Critiquée par Martin Bouygues lors de son audition au parlement, l'ARCEP a réagi par la voix de son président. L'occasion pour l'autorité de rappeler que son action est encadrée par la loi et surveillée par les parlementaires et la justice.

Martin Bouygues n'a semble-t-il toujours pas digéré l'arrivée de Free sur le marché de la téléphonie mobile, survenue il y a deux ans. Lors d'une audition devant la commission des affaires économiques de l'Assemblée nationale survenue le 1er juillet, le PDG a chargé encore une fois l'ARCEP, qui a ouvert la voie à l'arrivée d'un quatrième opérateur en France.

Martin Bouygues, qui a déjà fait des sorties fracassantes contre l'ARCEP (notamment en août 2012 et en avril dernier), considère que l'arrivée de Free dans le marché  de la téléphonie mobile a provoqué une chute des prix et des marges bénéficiaires, tout en nuisant à l'emploi, plaçant la société dans une position très inconfortable (un plan social ayant d'ailleurs été annoncé en juin).

Cette sortie de Martin Bouygues, qui se demandait devant les députés "qui régule le régulateur ?", n'a guère plu à Jean-Ludovic Silicani, le président de l'autorité de régulation des communications électroniques et des postes. Ce dernier a donc profité de sa lettre hebdomadaire pour répondre à cette question, en prenant toutefois soin de ne jamais s'attaquer directement à Bouygues Telecom.

Le parlement et la justice

Rappelant en préambule que "les autorités de régulation sont indépendantes des acteurs économiques qu'elles régulent et du gouvernement", Jean-Ludovic Silicani a souligné qu'elles "ne sont pas des électrons libres". Ces dernières sont "soumises au double contrôle du parlement et du juge". Une manière de dire que l'ARCEP ne peut pas faire n'importe quoi et que son action peut être contestée devant les tribunaux.

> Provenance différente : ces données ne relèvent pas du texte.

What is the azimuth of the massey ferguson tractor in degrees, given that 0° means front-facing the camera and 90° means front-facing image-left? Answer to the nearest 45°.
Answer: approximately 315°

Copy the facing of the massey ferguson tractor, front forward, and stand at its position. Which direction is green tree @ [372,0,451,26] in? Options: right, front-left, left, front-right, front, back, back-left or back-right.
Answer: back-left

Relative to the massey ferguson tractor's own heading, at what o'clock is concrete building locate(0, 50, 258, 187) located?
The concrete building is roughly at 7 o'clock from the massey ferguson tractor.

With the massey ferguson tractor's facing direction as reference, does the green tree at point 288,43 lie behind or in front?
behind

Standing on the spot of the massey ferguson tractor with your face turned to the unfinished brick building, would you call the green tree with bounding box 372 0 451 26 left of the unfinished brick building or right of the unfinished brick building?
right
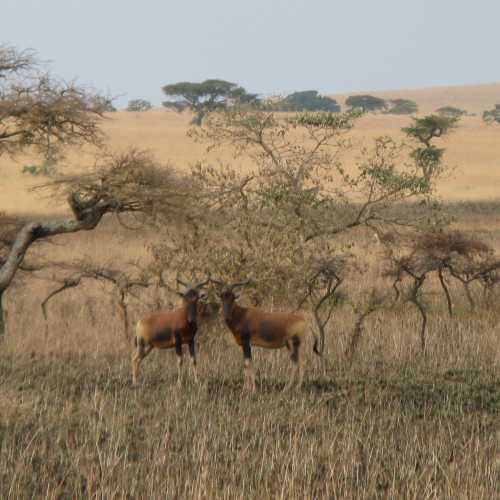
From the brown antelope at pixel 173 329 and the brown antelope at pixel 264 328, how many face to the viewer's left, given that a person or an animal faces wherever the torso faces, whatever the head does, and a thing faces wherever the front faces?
1

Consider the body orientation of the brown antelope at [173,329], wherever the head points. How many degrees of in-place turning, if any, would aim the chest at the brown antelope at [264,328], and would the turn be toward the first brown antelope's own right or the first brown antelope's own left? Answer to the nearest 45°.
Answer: approximately 45° to the first brown antelope's own left

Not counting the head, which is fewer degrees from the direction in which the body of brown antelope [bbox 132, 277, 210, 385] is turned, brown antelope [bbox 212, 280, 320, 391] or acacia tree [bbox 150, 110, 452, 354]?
the brown antelope

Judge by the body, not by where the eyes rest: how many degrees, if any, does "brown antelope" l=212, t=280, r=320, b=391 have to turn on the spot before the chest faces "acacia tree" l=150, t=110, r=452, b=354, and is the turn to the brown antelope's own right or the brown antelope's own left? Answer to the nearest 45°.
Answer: approximately 90° to the brown antelope's own right

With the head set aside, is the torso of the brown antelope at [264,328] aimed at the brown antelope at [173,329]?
yes

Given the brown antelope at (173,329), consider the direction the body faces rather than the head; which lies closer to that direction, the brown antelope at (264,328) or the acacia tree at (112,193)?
the brown antelope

Les membres de l'ARCEP sont d'ailleurs nommés pour une bonne part par la représentation nationale, qui doit par ailleurs valider celle du président de l'autorité. Ces derniers sont "régulièrement" entendus – une dizaine de fois par an, selon le président – par les parlementaires, tandis que la justice doit parfois se prononcer sur les décisions de l'ARCEP lorsqu'une action est engagée.

"Toutes les décisions prises par l'ARCEP, eu égard à l'importance des enjeux en cause, sont déférées, soit devant le Conseil d'État, soit devant la Cour d'appel de Paris puis, le cas échéant, devant la Cour de cassation. Depuis cinq ans, toutes les décisions importantes prises par l'ARCEP ont été validées par la justice", s'est félicité au passage Jean-Ludovic Silicani.

Régulation du secteur par l'exécutif

L'exécutif lui-même, s'il n'a pas la capacité de contrôler l'ARCEP, peut aussi le réguler indirectement puisqu'il dispose "de compétences propres très importantes" dans les communications électroniques : politique industrielle, politique fiscale, soutien à la recherche, innovation, règles d'utilisation du spectre hertzien,  prix des licences mobiles…

Il n'y a donc pas de problème de régulation de l'ARCEP, selon son président. Ses missions sont définies par la loi, tandis que son action est contrôlée par le parlement et vérifiée, si besoin, par la justice. Une pression sur le parlement pourrait éventuellement conduire à la "capture" de l'autorité par des intérêts privés, via "une intense action de lobbying", mais l'ARCEP assure qu'il n'y a pratiquement aucun risque.

"L'expérience montre que les pouvoirs publics ont la lucidité et la sagesse d'être peu sensibles à ces pratiques, qui se révèlent, le plus souvent, contreproductives", a conclu le président de l'autorité.